If you’re selling an agent that operates inside a customer’s environment, the security story is the product. Your competitors will claim “enterprise-ready” and ship a checklist. If you can’t answer basic questions about identity, permissioning, and logs, you’ll lose deals to companies with worse models and better controls.
Why this is a moat for small teams
Big companies often ship agents bolted onto existing permission systems with messy inheritance and legacy admin surfaces. Smaller teams can win by being opinionated: strict scoping, explicit approvals, clean audit exports, predictable failure modes.
Make it easy for a security engineer to say yes. That’s not marketing; it’s roadmap selection.
What to do next week: ship an “agent control plane” before you ship more prompts
If you’re already running an agent in production, don’t start by rewriting prompts. Start by making the agent governable.
Create one dedicated identity per agent in your IdP/IAM and remove shared credentials.
Write an allowlist for tools, endpoints, and resources. Default deny.
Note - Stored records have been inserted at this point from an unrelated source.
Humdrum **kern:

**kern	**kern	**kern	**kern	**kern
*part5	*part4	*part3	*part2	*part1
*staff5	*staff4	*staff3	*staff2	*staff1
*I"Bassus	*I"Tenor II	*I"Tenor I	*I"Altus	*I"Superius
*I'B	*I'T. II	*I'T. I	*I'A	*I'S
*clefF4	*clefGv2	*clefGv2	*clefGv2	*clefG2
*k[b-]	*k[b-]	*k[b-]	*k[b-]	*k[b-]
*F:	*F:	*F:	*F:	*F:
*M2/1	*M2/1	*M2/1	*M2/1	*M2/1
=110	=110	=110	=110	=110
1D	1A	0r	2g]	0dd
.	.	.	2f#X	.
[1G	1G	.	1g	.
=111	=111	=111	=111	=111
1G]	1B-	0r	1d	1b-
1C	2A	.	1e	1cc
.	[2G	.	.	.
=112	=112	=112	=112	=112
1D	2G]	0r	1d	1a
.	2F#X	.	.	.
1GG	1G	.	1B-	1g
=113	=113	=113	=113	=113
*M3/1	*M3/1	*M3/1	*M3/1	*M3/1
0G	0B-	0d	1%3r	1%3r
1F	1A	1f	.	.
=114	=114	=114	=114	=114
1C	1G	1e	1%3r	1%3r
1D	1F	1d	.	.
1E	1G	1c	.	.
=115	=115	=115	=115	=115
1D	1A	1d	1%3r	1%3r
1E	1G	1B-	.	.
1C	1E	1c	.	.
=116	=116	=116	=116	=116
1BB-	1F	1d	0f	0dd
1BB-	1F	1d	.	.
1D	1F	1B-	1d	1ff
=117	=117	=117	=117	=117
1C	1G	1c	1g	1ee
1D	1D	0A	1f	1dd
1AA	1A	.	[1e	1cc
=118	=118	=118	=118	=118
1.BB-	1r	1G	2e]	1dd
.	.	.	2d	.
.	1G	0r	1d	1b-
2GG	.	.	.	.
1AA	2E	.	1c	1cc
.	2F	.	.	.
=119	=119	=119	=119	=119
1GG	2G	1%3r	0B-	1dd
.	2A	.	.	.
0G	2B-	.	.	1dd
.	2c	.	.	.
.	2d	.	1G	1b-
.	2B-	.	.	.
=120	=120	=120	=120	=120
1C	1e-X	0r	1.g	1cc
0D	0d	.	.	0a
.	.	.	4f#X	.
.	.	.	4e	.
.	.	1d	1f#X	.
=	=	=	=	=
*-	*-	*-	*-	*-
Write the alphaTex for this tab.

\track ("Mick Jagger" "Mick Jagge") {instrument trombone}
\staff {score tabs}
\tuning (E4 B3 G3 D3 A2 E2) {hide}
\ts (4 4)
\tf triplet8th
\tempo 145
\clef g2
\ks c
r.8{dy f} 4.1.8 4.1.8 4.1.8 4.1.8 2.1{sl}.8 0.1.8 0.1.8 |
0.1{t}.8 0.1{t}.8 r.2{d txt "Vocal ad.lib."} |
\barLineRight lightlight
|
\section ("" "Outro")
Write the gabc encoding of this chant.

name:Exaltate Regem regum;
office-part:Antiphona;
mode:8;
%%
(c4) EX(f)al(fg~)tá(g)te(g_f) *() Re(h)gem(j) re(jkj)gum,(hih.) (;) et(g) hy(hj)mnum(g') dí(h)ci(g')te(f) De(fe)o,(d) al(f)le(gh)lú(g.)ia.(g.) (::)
Add quotas for tool calls and writes, not just model tokens.
Implement approvals for the actions that would create an incident if wrong.
Centralize audit logs and make “replay a run” a first-class on-call skill.
Prediction worth sitting with: by late 2026, “agent platforms” won’t be differentiated by which model they call. They’ll be differentiated by whether a security team can reason about them like any other system: identities, policies, and evidence. If your agent can’t produce receipts, it won’t get keys to the building.
Your next action is simple: pick one agent you’re proud of, and try to answer this without hand-waving — exactly what could it do if a malicious instruction landed in a Jira ticket it reads? If you can’t bound the answer, you know where to start.